After crossing the start line of 2010's Country Music Half-Marathon with Ennio Morricone's regal Ecstacy of Gold, I finished with dose of Springsteen's Badlands.
Both felt appropriate, as did the song which began shortly after I failed to spy Laura at Mile 6: She's Not There by the Zombies.
I didn't catch a drop of rain on the half-marathon course, but instead collided with a wall of humidity leading the thunderheads. I walked away with Team Gross just moments before the worse of the storms hit (really, we were getting it the car as the severe rain reached LP Field).
Honestly, I would have preferred the rain. It would have save my last two miles.
Overall, the race had few kinks and few disappointments, aside from not seeing Laura and not getting iced down towels at the finish line. A rather corpulent man shove me and urged me to run straight. I reminded him that there are 30,000 people and he should just relax. Then I took that negative energy and pushed forward.
I resisted temptation the mock further. He looked solidly Italian, as much as my feet hurt, cement boots would have not have ease the pain.
Annoying new use for smart phones on the course - snapping picture of the clock time at each mile marker. Unless you start with the elite runners in Corral 1, that isn't your true time.

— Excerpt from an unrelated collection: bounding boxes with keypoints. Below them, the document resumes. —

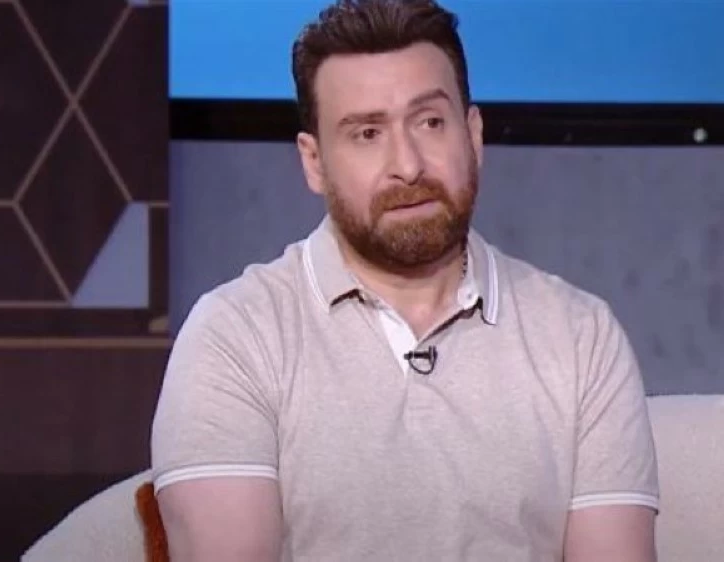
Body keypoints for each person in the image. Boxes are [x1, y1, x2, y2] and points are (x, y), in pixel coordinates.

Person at [151, 0, 659, 560]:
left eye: (430, 122)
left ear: (473, 135)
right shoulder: (235, 336)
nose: (409, 165)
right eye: (367, 133)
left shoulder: (581, 337)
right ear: (314, 162)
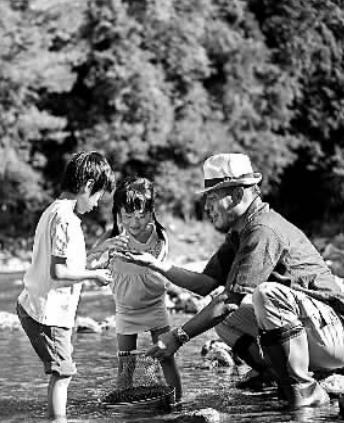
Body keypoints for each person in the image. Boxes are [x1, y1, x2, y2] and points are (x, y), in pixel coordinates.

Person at [124, 152, 344, 409]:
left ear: (238, 195)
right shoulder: (241, 232)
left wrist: (178, 337)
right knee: (225, 319)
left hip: (334, 335)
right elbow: (206, 283)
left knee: (265, 294)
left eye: (212, 198)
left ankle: (303, 388)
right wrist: (156, 264)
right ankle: (277, 375)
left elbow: (229, 300)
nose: (206, 207)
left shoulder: (263, 230)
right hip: (314, 336)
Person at [16, 151, 115, 421]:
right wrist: (93, 277)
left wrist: (95, 258)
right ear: (87, 186)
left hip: (41, 306)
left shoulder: (54, 211)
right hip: (46, 312)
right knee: (64, 372)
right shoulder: (66, 219)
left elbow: (67, 263)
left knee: (63, 370)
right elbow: (58, 271)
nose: (96, 205)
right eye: (97, 197)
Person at [88, 176, 182, 400]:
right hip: (125, 309)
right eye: (128, 216)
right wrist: (102, 253)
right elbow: (89, 263)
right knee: (126, 363)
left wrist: (140, 257)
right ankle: (124, 403)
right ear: (118, 215)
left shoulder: (158, 236)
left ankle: (176, 400)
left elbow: (156, 261)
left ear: (151, 212)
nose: (134, 223)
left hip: (154, 305)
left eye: (141, 216)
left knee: (165, 356)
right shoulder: (113, 238)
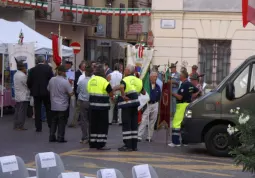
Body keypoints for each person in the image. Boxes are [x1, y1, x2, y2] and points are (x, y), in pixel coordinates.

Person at [114, 64, 146, 152]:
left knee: (126, 125)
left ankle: (127, 145)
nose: (124, 71)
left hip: (127, 104)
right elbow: (143, 92)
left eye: (125, 70)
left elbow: (121, 87)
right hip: (135, 104)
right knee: (134, 125)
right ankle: (134, 146)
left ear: (128, 71)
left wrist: (123, 95)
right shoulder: (138, 80)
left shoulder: (125, 79)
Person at [168, 70, 199, 147]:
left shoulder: (184, 85)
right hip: (188, 105)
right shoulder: (190, 84)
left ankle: (175, 142)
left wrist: (171, 93)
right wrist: (192, 97)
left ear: (183, 76)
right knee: (185, 123)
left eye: (180, 75)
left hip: (182, 105)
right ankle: (185, 142)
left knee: (176, 123)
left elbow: (180, 97)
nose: (179, 76)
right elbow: (198, 91)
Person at [87, 64, 114, 150]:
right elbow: (110, 93)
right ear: (103, 72)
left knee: (93, 125)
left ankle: (93, 143)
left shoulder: (91, 80)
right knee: (102, 126)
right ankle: (101, 144)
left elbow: (88, 90)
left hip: (92, 107)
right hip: (102, 108)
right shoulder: (104, 81)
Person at [27, 55, 53, 132]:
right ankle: (50, 124)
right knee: (48, 108)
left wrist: (32, 88)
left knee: (37, 110)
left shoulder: (32, 70)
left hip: (36, 92)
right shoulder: (48, 68)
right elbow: (51, 80)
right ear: (44, 61)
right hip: (46, 91)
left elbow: (29, 82)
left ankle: (38, 127)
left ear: (37, 61)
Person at [48, 65, 73, 143]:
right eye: (65, 71)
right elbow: (71, 93)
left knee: (53, 121)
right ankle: (60, 137)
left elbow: (48, 89)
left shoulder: (52, 79)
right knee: (61, 122)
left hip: (53, 104)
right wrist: (71, 86)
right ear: (62, 72)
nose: (66, 73)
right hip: (62, 105)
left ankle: (52, 136)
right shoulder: (65, 82)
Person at [138, 71, 161, 142]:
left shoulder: (158, 87)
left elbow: (159, 96)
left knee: (152, 121)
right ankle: (139, 136)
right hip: (147, 104)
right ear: (150, 77)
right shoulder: (147, 86)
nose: (156, 78)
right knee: (144, 120)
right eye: (154, 76)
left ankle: (149, 137)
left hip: (155, 104)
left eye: (156, 77)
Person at [77, 62, 93, 144]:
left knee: (84, 120)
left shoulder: (81, 81)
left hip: (83, 101)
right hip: (91, 101)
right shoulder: (93, 82)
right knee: (91, 120)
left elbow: (77, 91)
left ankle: (84, 137)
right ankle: (91, 136)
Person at [13, 61, 30, 131]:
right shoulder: (22, 75)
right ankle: (20, 126)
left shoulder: (16, 74)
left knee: (17, 111)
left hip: (18, 95)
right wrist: (27, 75)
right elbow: (28, 84)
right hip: (23, 96)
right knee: (22, 112)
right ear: (23, 67)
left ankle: (16, 125)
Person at [69, 61, 86, 128]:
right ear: (81, 66)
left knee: (80, 108)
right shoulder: (77, 73)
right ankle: (76, 121)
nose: (85, 67)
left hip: (83, 93)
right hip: (79, 92)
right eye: (84, 66)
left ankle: (80, 119)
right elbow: (76, 83)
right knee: (78, 108)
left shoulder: (84, 74)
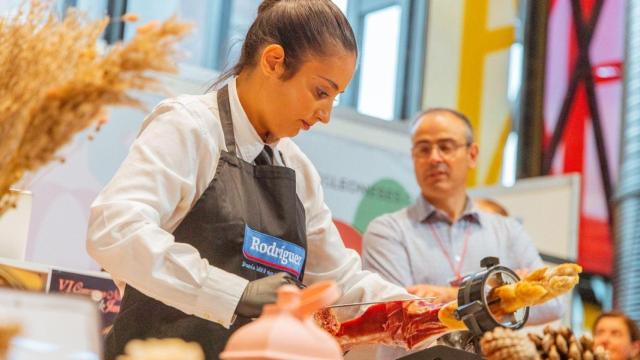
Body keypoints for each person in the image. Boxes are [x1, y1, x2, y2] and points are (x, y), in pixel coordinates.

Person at [86, 1, 412, 359]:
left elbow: (343, 284)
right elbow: (115, 229)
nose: (325, 115)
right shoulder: (189, 127)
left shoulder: (298, 169)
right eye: (321, 92)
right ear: (273, 61)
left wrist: (436, 317)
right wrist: (235, 294)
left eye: (335, 99)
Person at [362, 108, 563, 358]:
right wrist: (506, 294)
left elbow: (552, 303)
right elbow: (400, 313)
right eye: (423, 149)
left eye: (446, 147)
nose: (435, 158)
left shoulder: (507, 231)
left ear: (472, 154)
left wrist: (449, 295)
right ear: (413, 157)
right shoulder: (388, 230)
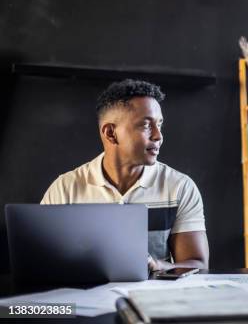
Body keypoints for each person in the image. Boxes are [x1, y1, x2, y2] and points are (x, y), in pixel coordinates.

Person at [41, 79, 209, 272]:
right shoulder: (65, 189)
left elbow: (199, 266)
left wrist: (157, 265)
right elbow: (42, 264)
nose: (158, 136)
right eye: (146, 126)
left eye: (159, 125)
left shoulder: (180, 187)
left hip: (153, 301)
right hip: (83, 299)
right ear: (111, 133)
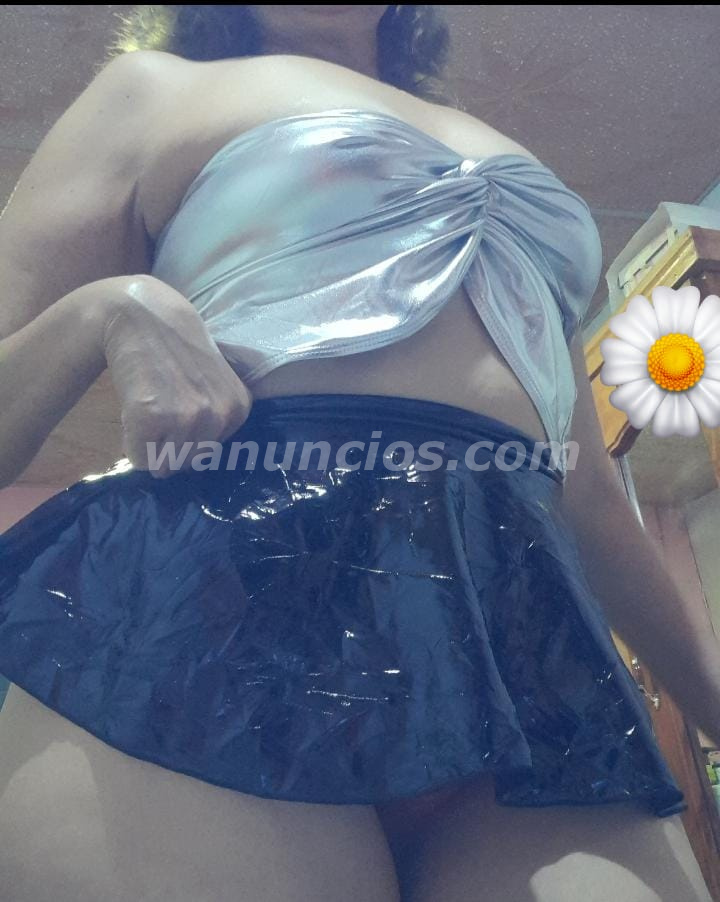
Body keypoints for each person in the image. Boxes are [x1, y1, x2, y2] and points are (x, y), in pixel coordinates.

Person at [0, 6, 717, 901]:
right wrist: (104, 310)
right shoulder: (153, 90)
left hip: (522, 639)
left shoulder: (511, 152)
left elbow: (588, 495)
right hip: (215, 630)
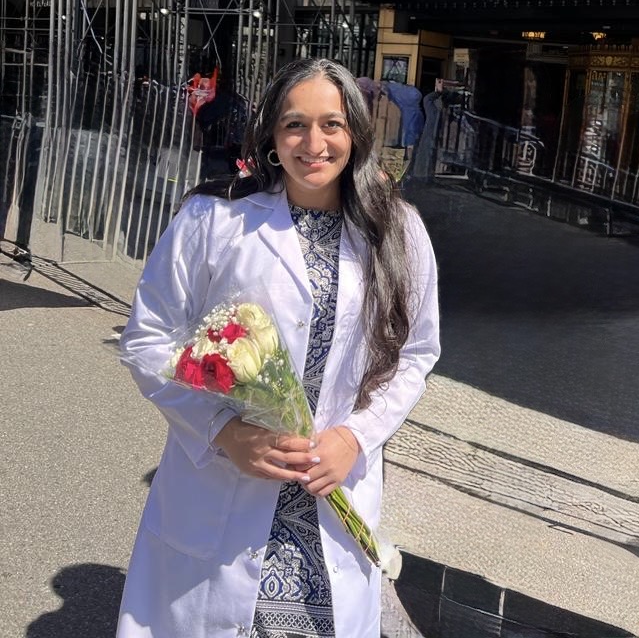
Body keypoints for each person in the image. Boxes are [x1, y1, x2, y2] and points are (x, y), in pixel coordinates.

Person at [116, 57, 440, 638]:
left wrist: (355, 437)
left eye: (332, 125)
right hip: (225, 485)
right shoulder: (213, 217)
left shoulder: (398, 230)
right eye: (294, 124)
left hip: (330, 493)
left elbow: (415, 353)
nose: (313, 143)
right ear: (270, 134)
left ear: (357, 134)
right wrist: (223, 432)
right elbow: (148, 337)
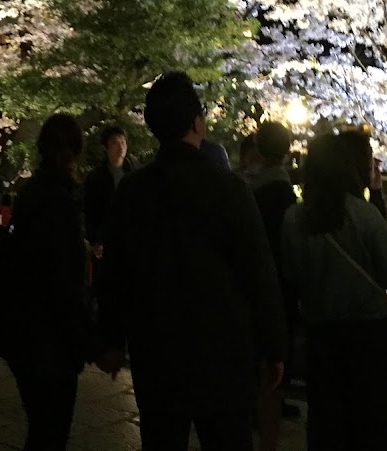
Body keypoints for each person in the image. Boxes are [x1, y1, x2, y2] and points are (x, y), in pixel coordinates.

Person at [97, 71, 286, 451]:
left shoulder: (134, 191)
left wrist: (111, 338)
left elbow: (114, 270)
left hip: (156, 344)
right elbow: (258, 271)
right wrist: (273, 347)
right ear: (197, 123)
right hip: (223, 348)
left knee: (162, 438)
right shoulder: (229, 188)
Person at [282, 133, 387, 451]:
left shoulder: (294, 218)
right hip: (371, 338)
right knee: (374, 427)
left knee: (328, 425)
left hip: (322, 336)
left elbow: (291, 274)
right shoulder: (365, 215)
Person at [7, 113, 92, 451]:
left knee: (41, 427)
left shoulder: (32, 195)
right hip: (51, 338)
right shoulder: (61, 203)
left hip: (25, 330)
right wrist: (89, 339)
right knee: (51, 430)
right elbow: (64, 283)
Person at [249, 121, 299, 448]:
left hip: (249, 286)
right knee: (276, 366)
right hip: (281, 288)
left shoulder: (245, 189)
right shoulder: (286, 197)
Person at [83, 123, 136, 262]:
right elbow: (90, 210)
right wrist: (95, 240)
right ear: (105, 148)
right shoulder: (96, 177)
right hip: (107, 241)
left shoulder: (135, 171)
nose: (120, 146)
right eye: (114, 142)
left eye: (123, 141)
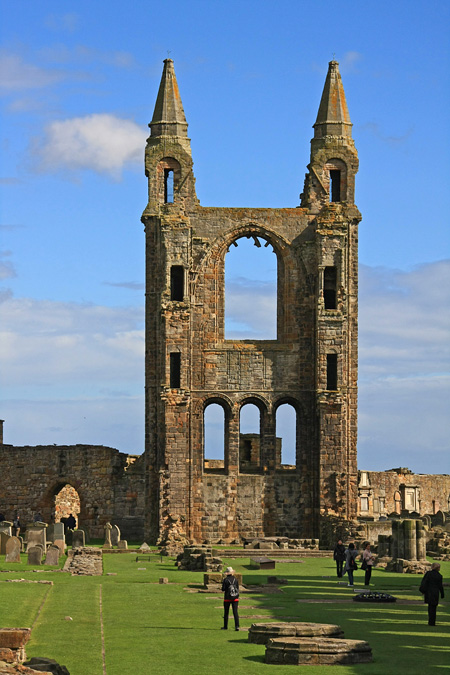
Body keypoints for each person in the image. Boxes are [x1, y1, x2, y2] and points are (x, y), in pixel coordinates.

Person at [221, 566, 240, 631]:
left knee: (226, 612)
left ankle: (225, 626)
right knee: (235, 612)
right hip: (235, 598)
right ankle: (237, 626)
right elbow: (237, 588)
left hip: (227, 598)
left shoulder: (226, 580)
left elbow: (223, 589)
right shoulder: (235, 579)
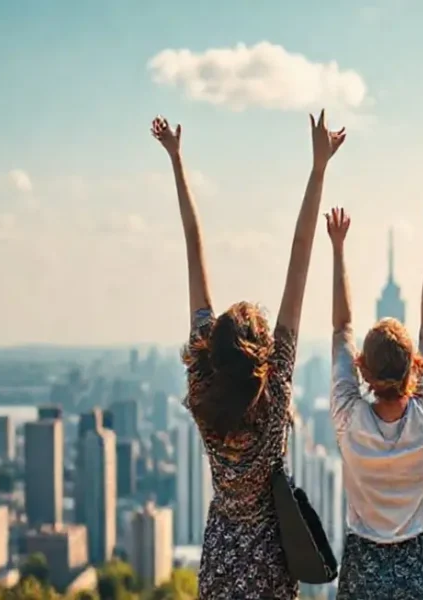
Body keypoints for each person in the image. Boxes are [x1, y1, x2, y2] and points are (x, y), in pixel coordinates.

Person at [151, 110, 346, 599]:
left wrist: (176, 160)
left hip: (221, 559)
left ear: (213, 352)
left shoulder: (203, 389)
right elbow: (300, 254)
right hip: (269, 565)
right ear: (263, 356)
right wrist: (319, 168)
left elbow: (193, 246)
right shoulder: (274, 393)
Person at [327, 204, 423, 600]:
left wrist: (338, 250)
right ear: (414, 365)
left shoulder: (349, 418)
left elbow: (342, 329)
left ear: (362, 368)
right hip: (421, 562)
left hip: (363, 564)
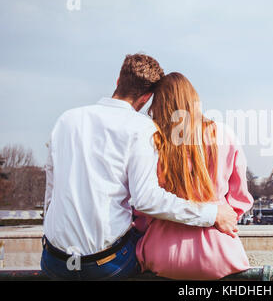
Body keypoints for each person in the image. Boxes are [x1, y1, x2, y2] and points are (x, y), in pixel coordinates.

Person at [41, 54, 238, 280]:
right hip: (105, 265)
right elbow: (147, 200)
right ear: (146, 98)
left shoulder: (67, 119)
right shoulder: (142, 128)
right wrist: (211, 213)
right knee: (146, 241)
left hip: (54, 260)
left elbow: (51, 191)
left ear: (118, 81)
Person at [134, 72, 254, 280]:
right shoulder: (224, 134)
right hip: (218, 253)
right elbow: (240, 199)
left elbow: (143, 206)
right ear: (195, 99)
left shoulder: (153, 141)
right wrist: (221, 218)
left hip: (162, 254)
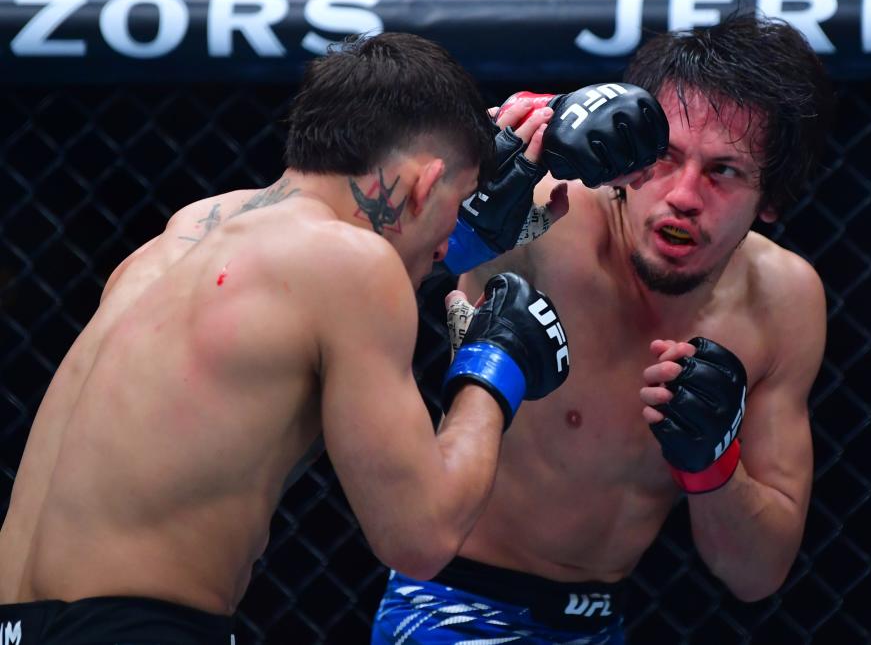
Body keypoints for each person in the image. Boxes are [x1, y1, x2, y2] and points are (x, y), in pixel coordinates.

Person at [0, 32, 577, 644]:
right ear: (423, 183)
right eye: (457, 205)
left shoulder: (186, 233)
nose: (448, 239)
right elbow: (421, 536)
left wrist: (447, 244)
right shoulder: (353, 266)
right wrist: (495, 365)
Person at [372, 14, 836, 644]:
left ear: (771, 200)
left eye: (724, 172)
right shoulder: (544, 212)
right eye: (666, 156)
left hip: (603, 626)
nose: (684, 195)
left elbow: (757, 572)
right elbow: (350, 265)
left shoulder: (784, 300)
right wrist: (495, 170)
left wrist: (715, 461)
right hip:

Until the 10-mile, I ran well. Better than expected. Once we left the redeveloped portion of the Gulch, where the long condo tower shadows preserved the morning coolness, it got ugly. By the Mile 12 marker, my calves turned into a bundle of shrieking cramps, which sometimes emanated from my ankles as well.
As they popped and sizzled, I continued to run with what little gas I still had. But reasons to abandon that strategy were everywhere, lying on the sidewalk with paramedics administering ice packs or in the worst cases, oxygen.
Damn, I had finished 12 miles; if I walked most of the last one, what harm would arise? Beating my standard 2:26 minute time for the course was no longer my object; finishing without ruining myself was. So 2:32:46 will have to stand for now.
Despite grabbing three or four waters at the last few stops, I was Donovan McNabb at the Super Bowl and had no answer for humidity and dehydration. But my body's reaction to this year's round of unpredictable Nashville spring weather confirms my status as a cold-weather runner.